(Records shown)

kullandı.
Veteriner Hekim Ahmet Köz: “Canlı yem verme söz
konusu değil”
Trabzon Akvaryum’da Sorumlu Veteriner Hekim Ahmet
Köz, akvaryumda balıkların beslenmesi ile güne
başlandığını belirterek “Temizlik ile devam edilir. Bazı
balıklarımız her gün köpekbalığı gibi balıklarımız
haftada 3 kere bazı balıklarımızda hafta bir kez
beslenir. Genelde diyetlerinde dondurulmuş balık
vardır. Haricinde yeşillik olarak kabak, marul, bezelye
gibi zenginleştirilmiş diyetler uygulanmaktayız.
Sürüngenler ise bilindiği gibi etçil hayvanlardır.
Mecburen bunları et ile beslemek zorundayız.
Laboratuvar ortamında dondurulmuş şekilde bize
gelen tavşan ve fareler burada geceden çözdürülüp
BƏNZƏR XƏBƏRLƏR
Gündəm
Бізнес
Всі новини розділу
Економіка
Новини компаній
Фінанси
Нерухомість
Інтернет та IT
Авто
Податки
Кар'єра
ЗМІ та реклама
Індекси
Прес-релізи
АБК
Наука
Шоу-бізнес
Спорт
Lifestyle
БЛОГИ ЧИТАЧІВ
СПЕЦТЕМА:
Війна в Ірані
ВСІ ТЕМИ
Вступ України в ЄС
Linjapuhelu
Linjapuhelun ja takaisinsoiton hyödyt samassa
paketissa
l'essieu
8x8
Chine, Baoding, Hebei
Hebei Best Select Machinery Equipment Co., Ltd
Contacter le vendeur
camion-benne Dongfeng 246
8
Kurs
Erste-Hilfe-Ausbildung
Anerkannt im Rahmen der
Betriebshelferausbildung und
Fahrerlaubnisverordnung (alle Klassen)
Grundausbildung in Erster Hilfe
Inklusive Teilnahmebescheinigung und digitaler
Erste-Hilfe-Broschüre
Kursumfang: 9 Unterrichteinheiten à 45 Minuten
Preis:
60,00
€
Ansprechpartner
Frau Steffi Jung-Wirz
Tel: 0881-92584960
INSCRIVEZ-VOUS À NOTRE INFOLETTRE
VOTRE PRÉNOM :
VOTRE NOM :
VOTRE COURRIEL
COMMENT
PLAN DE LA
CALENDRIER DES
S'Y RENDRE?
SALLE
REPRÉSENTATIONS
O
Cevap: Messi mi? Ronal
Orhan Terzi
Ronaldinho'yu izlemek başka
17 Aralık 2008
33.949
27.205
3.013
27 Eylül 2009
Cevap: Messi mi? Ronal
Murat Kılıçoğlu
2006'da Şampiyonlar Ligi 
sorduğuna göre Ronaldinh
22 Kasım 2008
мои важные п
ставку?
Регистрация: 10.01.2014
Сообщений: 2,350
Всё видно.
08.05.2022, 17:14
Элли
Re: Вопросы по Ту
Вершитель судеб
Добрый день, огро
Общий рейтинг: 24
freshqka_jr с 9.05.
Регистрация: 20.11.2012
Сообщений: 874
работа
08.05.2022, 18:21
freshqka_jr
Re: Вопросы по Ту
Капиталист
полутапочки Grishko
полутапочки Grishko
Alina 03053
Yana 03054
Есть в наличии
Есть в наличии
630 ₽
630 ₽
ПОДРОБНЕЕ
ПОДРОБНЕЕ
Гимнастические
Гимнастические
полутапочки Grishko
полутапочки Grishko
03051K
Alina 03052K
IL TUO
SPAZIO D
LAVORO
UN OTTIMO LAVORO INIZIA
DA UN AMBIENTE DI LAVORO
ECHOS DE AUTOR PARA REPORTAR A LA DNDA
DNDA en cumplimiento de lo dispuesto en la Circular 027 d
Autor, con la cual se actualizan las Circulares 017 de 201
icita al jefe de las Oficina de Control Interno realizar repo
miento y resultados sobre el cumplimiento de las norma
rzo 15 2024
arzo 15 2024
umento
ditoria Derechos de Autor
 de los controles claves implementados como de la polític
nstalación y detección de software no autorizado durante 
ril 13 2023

(Goal of the exercise)
Every line that contains the string "gibi" should be returned from the data.

(Result of this exercise)
balıklarımız her gün köpekbalığı gibi balıklarımız
gibi zenginleştirilmiş diyetler uygulanmaktayız.
Sürüngenler ise bilindiği gibi etçil hayvanlardır.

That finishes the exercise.